Friday, April 13, 2007

Did we learn the lessons of the Seders?

The Seders of 5767 are now only a memory. Still, it's appropriate to ask, did their stories of freedom change us, clear our eyes, awaken our consciences? Are we more free now than before the Seders? By one definition, the answer is clearly “no,” for no man is free while even a single man is a slave. And, worse, what if we are enablers of the slavers? If we are, can we ever be free or are we merely latter day Egyptians, benefiting from the new pharaohs? Here's a simple quiz.

Did you emphasize that the story of our ancestors was the story of the exploitation of oppressed labor? And then did you go out and buy a product made in a sweatshop rather than in a Union shop?

Did you read of Pharaoh and not remember that people are being smuggled into this country to work in sub-human conditions; indeed, are being smuggled into the country in sub-human ways, crammed into airless trucks from Mexico, driven through deserts, abandoned if their drivers fear capture, or if from Asia, forced to live in ships in conditions comparable to those of the Middle Passage of the 19th century which smuggled Africans to our shores?

Most Jews no longer work with their hands in crafts. If we work with our hands it's as surgeons or dentists or musicians. We work with our minds as lawyers, teachers, store owners, stock brokers. We have achieved the American dream. We have become market driven bottom liners shopping for price, ignoring the human cost that goes into the production of our inexpensive goods. And why not? Being bourgeois is comfortable, it's convenient, it's what people around the world want—as proof of which there are all those desiring to come here. But there was a time when it was us who came to this country as the tired, the poor, the huddled masses yearning to be free. And then we began the American labor movement. Those who did were Yiddish speaking secular Jews; maybe they never entered a synagogue, but they were the product of the Seder, of the retelling as though they had been slaves in Egypt. They were not going to wait to be liberated by a God they did not believe in; when they searched for the Messiah, they looked into the mirror and saw their own grime-lined faces. They remembered that they had a mission as Jews, to redeem not only themselves but mankind in general, so they formed their unions and they marched for workers' rights and then when African Americans demanded equality, of the white community it was Jews who were the first to ride freedom buses and march in Selma. We've given all that up now, but at the Seder, if we did it right, we remembered when we were slaves in Egypt; if we did it right we wept at the success we've achieved at the cost of abandoning our roots as workers for the liberation of the downtrodden.

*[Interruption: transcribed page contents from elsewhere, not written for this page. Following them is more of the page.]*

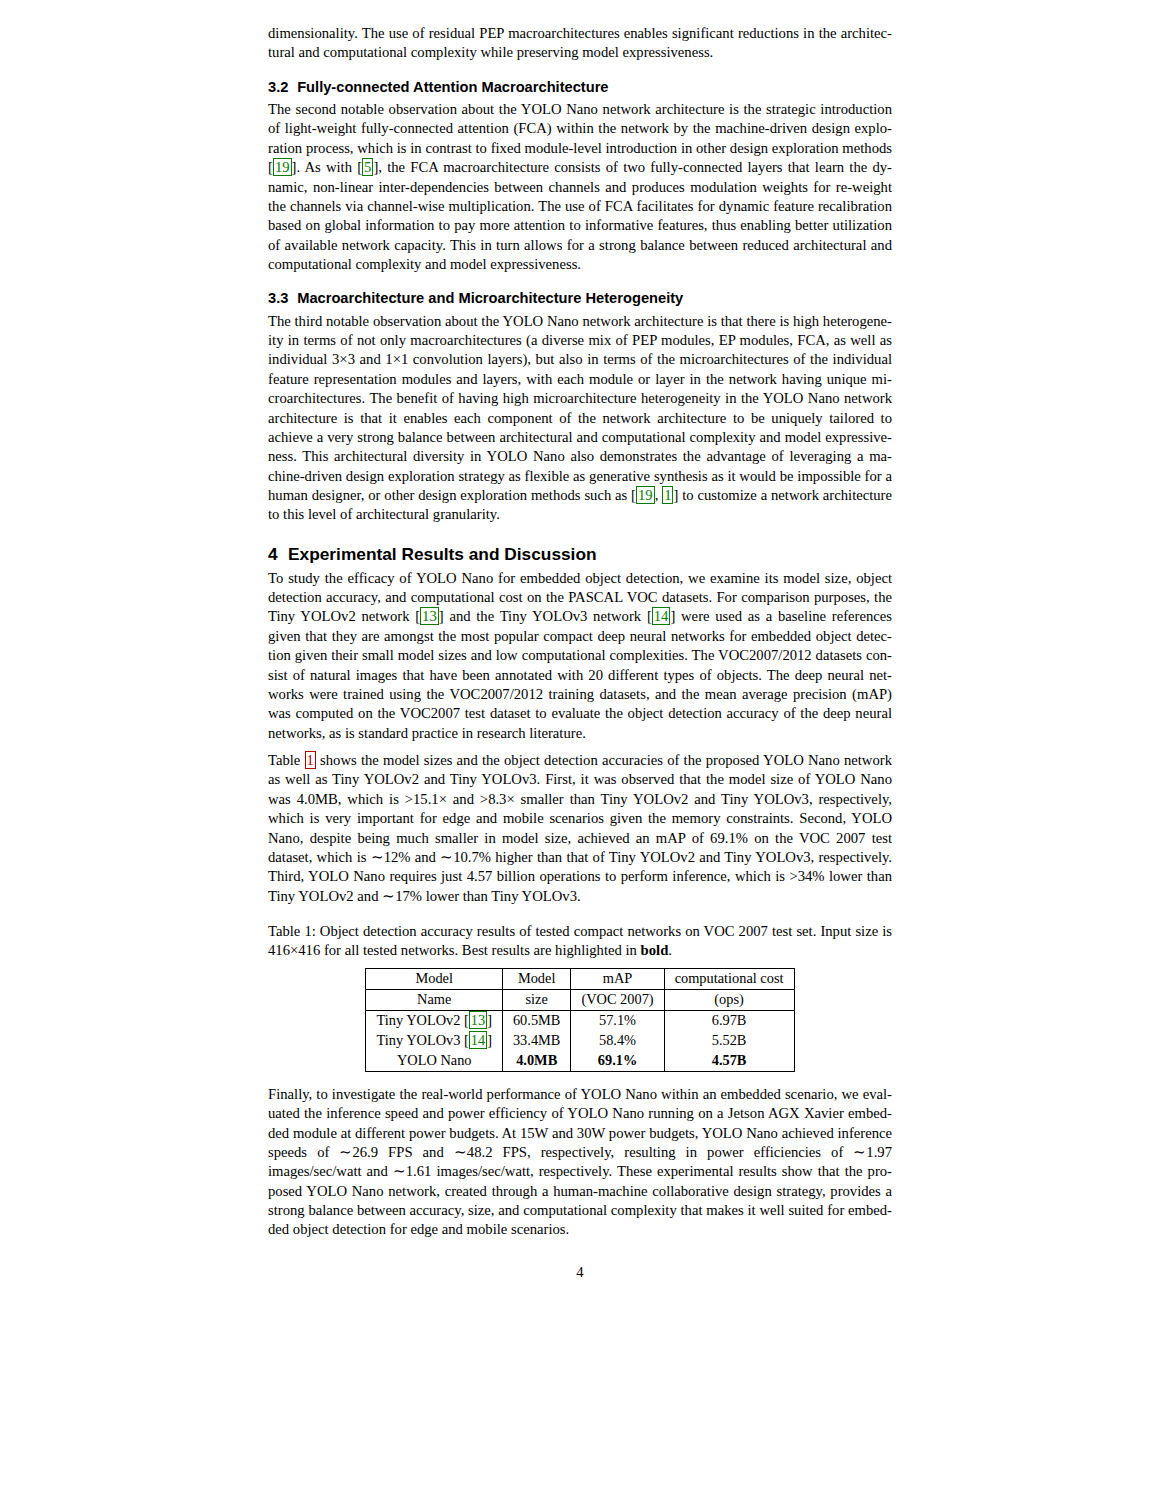dimensionality. The use of residual PEP macroarchitectures enables significant reductions in the architectural and computational complexity while preserving model expressiveness.
3.2 Fully-connected Attention Macroarchitecture
The second notable observation about the YOLO Nano network architecture is the strategic introduction of light-weight fully-connected attention (FCA) within the network by the machine-driven design exploration process, which is in contrast to fixed module-level introduction in other design exploration methods [19]. As with [5], the FCA macroarchitecture consists of two fully-connected layers that learn the dynamic, non-linear inter-dependencies between channels and produces modulation weights for re-weight the channels via channel-wise multiplication. The use of FCA facilitates for dynamic feature recalibration based on global information to pay more attention to informative features, thus enabling better utilization of available network capacity. This in turn allows for a strong balance between reduced architectural and computational complexity and model expressiveness.
3.3 Macroarchitecture and Microarchitecture Heterogeneity
The third notable observation about the YOLO Nano network architecture is that there is high heterogeneity in terms of not only macroarchitectures (a diverse mix of PEP modules, EP modules, FCA, as well as individual 3×3 and 1×1 convolution layers), but also in terms of the microarchitectures of the individual feature representation modules and layers, with each module or layer in the network having unique microarchitectures. The benefit of having high microarchitecture heterogeneity in the YOLO Nano network architecture is that it enables each component of the network architecture to be uniquely tailored to achieve a very strong balance between architectural and computational complexity and model expressiveness. This architectural diversity in YOLO Nano also demonstrates the advantage of leveraging a machine-driven design exploration strategy as flexible as generative synthesis as it would be impossible for a human designer, or other design exploration methods such as [19, 1] to customize a network architecture to this level of architectural granularity.
4 Experimental Results and Discussion
To study the efficacy of YOLO Nano for embedded object detection, we examine its model size, object detection accuracy, and computational cost on the PASCAL VOC datasets. For comparison purposes, the Tiny YOLOv2 network [13] and the Tiny YOLOv3 network [14] were used as a baseline references given that they are amongst the most popular compact deep neural networks for embedded object detection given their small model sizes and low computational complexities. The VOC2007/2012 datasets consist of natural images that have been annotated with 20 different types of objects. The deep neural networks were trained using the VOC2007/2012 training datasets, and the mean average precision (mAP) was computed on the VOC2007 test dataset to evaluate the object detection accuracy of the deep neural networks, as is standard practice in research literature.
Table 1 shows the model sizes and the object detection accuracies of the proposed YOLO Nano network as well as Tiny YOLOv2 and Tiny YOLOv3. First, it was observed that the model size of YOLO Nano was 4.0MB, which is >15.1× and >8.3× smaller than Tiny YOLOv2 and Tiny YOLOv3, respectively, which is very important for edge and mobile scenarios given the memory constraints. Second, YOLO Nano, despite being much smaller in model size, achieved an mAP of 69.1% on the VOC 2007 test dataset, which is ∼12% and ∼10.7% higher than that of Tiny YOLOv2 and Tiny YOLOv3, respectively. Third, YOLO Nano requires just 4.57 billion operations to perform inference, which is >34% lower than Tiny YOLOv2 and ∼17% lower than Tiny YOLOv3.
Table 1: Object detection accuracy results of tested compact networks on VOC 2007 test set. Input size is 416×416 for all tested networks. Best results are highlighted in bold.
| Model | Model | mAP | computational cost |
| --- | --- | --- | --- |
| Name | size | (VOC 2007) | (ops) |
| Tiny YOLOv2 [ 13 ] | 60.5MB | 57.1% | 6.97B |
| Tiny YOLOv3 [ 14 ] | 33.4MB | 58.4% | 5.52B |
| YOLO Nano | 4.0MB | 69.1% | 4.57B |
Finally, to investigate the real-world performance of YOLO Nano within an embedded scenario, we evaluated the inference speed and power efficiency of YOLO Nano running on a Jetson AGX Xavier embedded module at different power budgets. At 15W and 30W power budgets, YOLO Nano achieved inference speeds of ∼26.9 FPS and ∼48.2 FPS, respectively, resulting in power efficiencies of ∼1.97 images/sec/watt and ∼1.61 images/sec/watt, respectively. These experimental results show that the proposed YOLO Nano network, created through a human-machine collaborative design strategy, provides a strong balance between accuracy, size, and computational complexity that makes it well suited for embedded object detection for edge and mobile scenarios.
4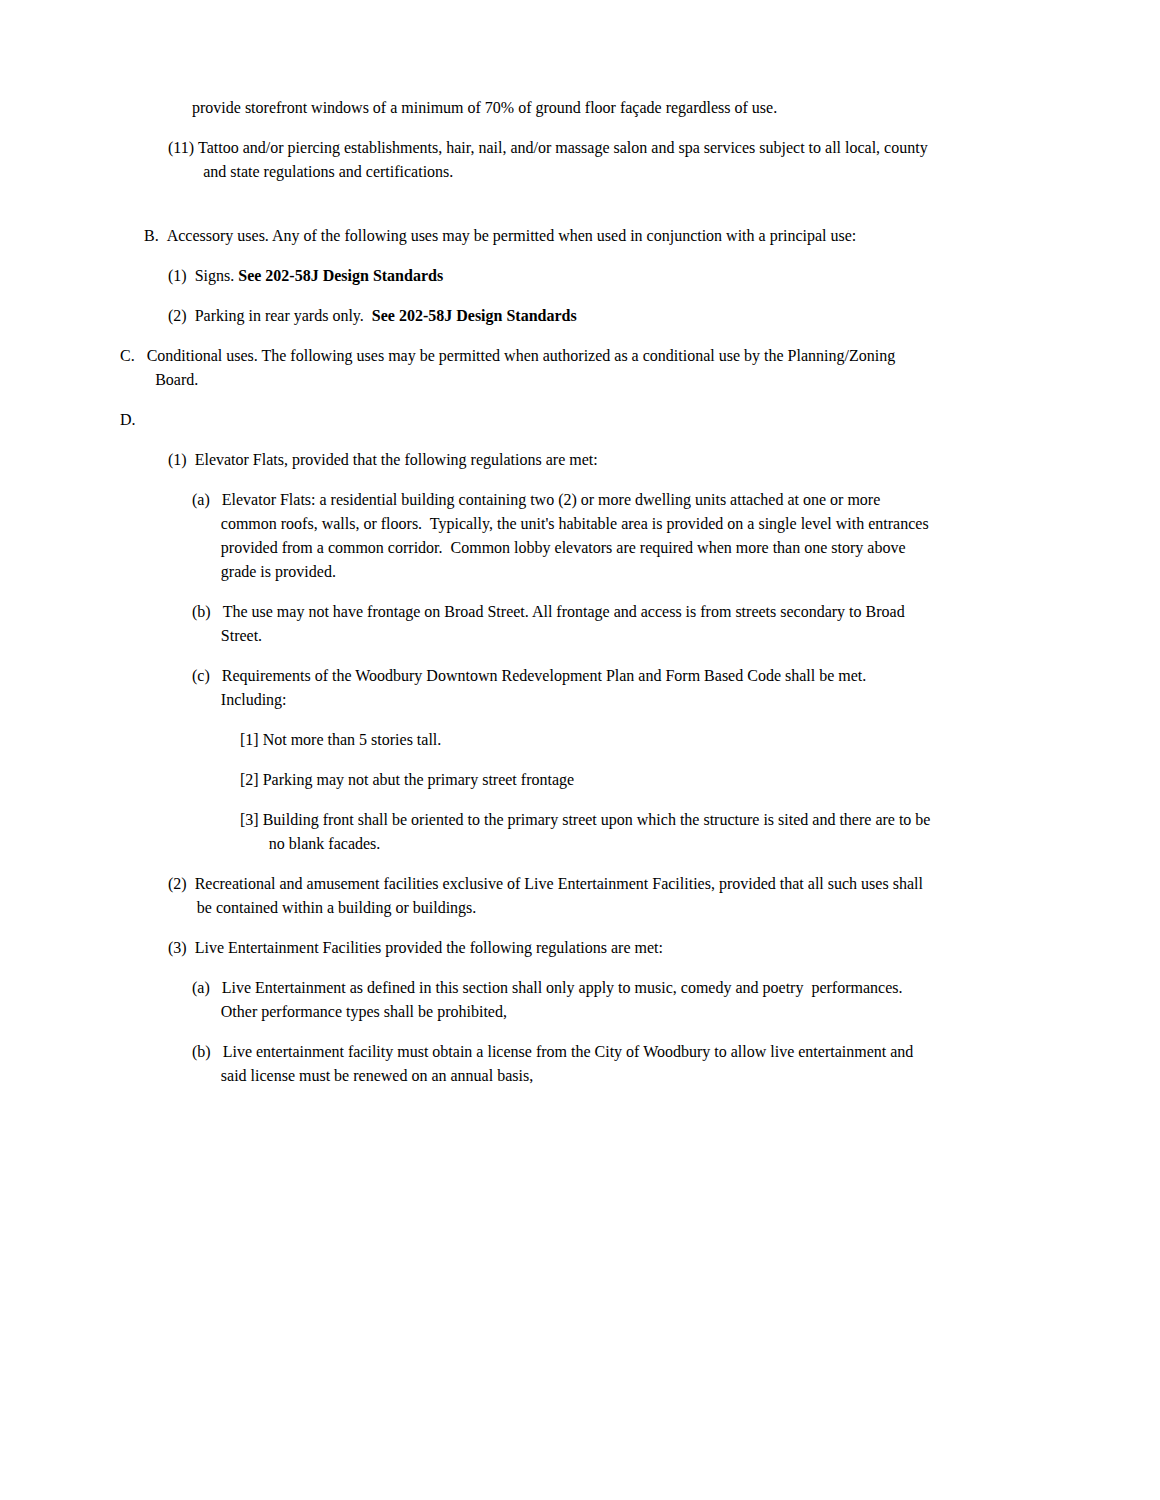provide storefront windows of a minimum of 70% of ground floor façade regardless of use.
(11) Tattoo and/or piercing establishments, hair, nail, and/or massage salon and spa services subject to all local, county and state regulations and certifications.
B. Accessory uses. Any of the following uses may be permitted when used in conjunction with a principal use:
(1) Signs. See 202-58J Design Standards
(2) Parking in rear yards only. See 202-58J Design Standards
C. Conditional uses. The following uses may be permitted when authorized as a conditional use by the Planning/Zoning Board.
D.
(1) Elevator Flats, provided that the following regulations are met:
(a) Elevator Flats: a residential building containing two (2) or more dwelling units attached at one or more common roofs, walls, or floors. Typically, the unit's habitable area is provided on a single level with entrances provided from a common corridor. Common lobby elevators are required when more than one story above grade is provided.
(b) The use may not have frontage on Broad Street. All frontage and access is from streets secondary to Broad Street.
(c) Requirements of the Woodbury Downtown Redevelopment Plan and Form Based Code shall be met. Including:
[1] Not more than 5 stories tall.
[2] Parking may not abut the primary street frontage
[3] Building front shall be oriented to the primary street upon which the structure is sited and there are to be no blank facades.
(2) Recreational and amusement facilities exclusive of Live Entertainment Facilities, provided that all such uses shall be contained within a building or buildings.
(3) Live Entertainment Facilities provided the following regulations are met:
(a) Live Entertainment as defined in this section shall only apply to music, comedy and poetry performances. Other performance types shall be prohibited,
(b) Live entertainment facility must obtain a license from the City of Woodbury to allow live entertainment and said license must be renewed on an annual basis,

Rabbi David Teutsch of the Reconstructionist Seminary has it about right. “If we only pour ten drops of wine from our cups and do nothing more, we do not understand the significance of our act. Our joy cannot be complete when there is harshness, cruelty, or suffering in the world. We cannot wait for others to tackle the injustices of our time. What will we do this year?” Oh, Rabbi Teutsch is also a PhD—from the Wharton School of Business. He writes as a Jew, but with that business background he might also be channeling the ideas of the principal theorist of capitalistic economics, Adam Smith. Smith asked the question we too often ignore—what is it that gives something value? And his answer was straightforward and simple—it is labor. Without labor taking a raw material and transforming it into something usable, it is just a tree, not a desk; some ore, not a knife; some gold, not an earing. Smith, who brooked no interference in the economy, not from government, not from price fixing allowed only this—the formation of workmen's associations so that laborers could collectively negotiate their wages. Smith wasn't a Jew, he was, I imagine, a Presbyterian, but like Teutsch, he knew the lesson of the Seder. Messiah? Look in the mirror and see your own reflection. You are the messiah if only you would recognize the strength within yourself, within our tradition that began as slaves in Egypt.